The current methodology in economics runs in the opposite way. Instead, the typical empirical exercises are about identifying the few significant factors of influence (i.e., explanatory variables) of a measurable phenomenon. And this is done typically by postulating a theoretical model of the world, and then testing it with regression analysis. This sounds perfectly reasonable. The concerns of economists with regression analysis is with what they call the ``endogeneity problem''. That is, the situation in which you don't know what caused what. Like, for example, when causation goes both ways between the phenomenon you are interested in and the factors you are including.
My concern, however, is about the possibility that we may live in a world in which the number of (equally significant) factors of influence can be larger than the number of observations. I feel, in fact, that it is precisely because there are so many factors at play in socioeconomic phenomena that most of the research in the social sciences keeps constantly being fueled by the discovery of new factors of influence.
Let me show you an example I read today. Every week, I receive in my email a list of new working papers in specific topics in economics. I quote from the abstract of the first paper in the list I received today: ``While various potential determinants of innovative activity have been considered, little empirical evidence is yet available for the influence of firm governance issues. This paper aims at filling this gap in the literature by studying whether the relative importance of owner-managed small and medium sized enterprises has an effect on regional innovative capacity''. What this abstract expresses is true: many (and I say MANY) determinants of innovative activity have been considered, but ``firm governance'' has received little attention. The paper concludes that, indeed, they find ``a sizable and significant influence of the regional importance of owner-managed [Small and Medium Enterprises] on relative regional innovative capacity''.
The previous example was just the first paper in a list of 21 papers that I received this week.

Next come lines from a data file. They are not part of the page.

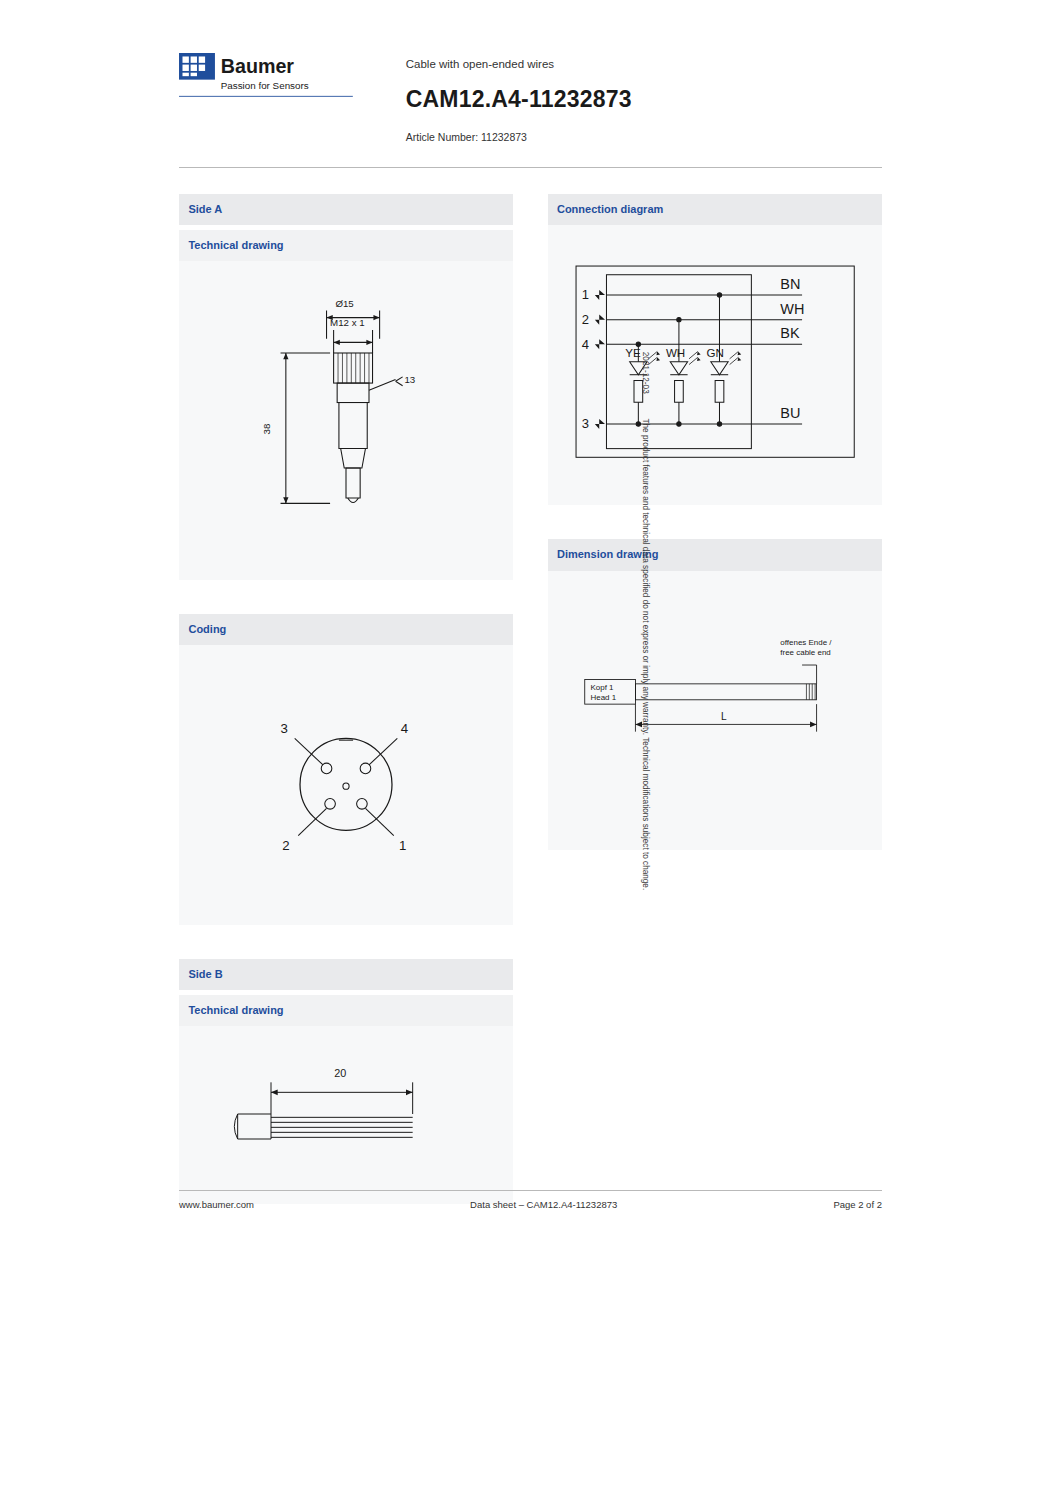Baumer Passion for Sensors
Cable with open-ended wires
CAM12.A4-11232873
Article Number: 11232873
Side A
Technical drawing
Ø15 M12 x 1 13 38
Coding
3 4 2 1
Side B
Technical drawing
20
Connection diagram
1 2 4 3 YE WH GN BN WH BK BU
Dimension drawing
Kopf 1 Head 1 L offenes Ende / free cable end
2021-12-03 The product features and technical data specified do not express or imply any warranty. Technical modifications subject to change.
www.baumer.com
Data sheet – CAM12.A4-11232873
Page 2 of 2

The majority share the same general template: ``Many factors have been studied, but here we report an additional factor that we found to be significant for a subset of observations''. Of course, I am only giving anecdotal evidence. But I feel this trend does not show any sign of stopping any time soon. Many factors of influence are still waiting to be studied. And I predict, many will be found significant for many subtypes of economic activities.
Okay, but so what? In a regression model, if one has N observations, one cannot include more than N factors in the analysis. What do we do if there are, in fact, more than N factors influencing our N observations?
In my opinion, this calls for a change in perspective. We need to give up the need of identifying specific causes, and we need a Boltzmannian revolution in economics. By this I mean that we need a ``statistical economics''. In this approach, we would recognize the complexity of the system, treat the parts of the system as stochastic, and we would try to understand the aggregate statistical properties of our phenomenon. We would then be trying to understand what are the statistical properties of an aggregate measure of economic activity, given that it will probably be the result a very very large number of processes and causal factors.
Whether there are many or a few factors of influence in a given socioeconomic phenomenon is, ultimately, an empirical question. It is quite possible that there are just ten or less. However, there can also be a hundred factors. Or a thousand. Even a million. If reality is such that the number of factors influencing a phenomenon is so large, what, then, are the questions we should be asking?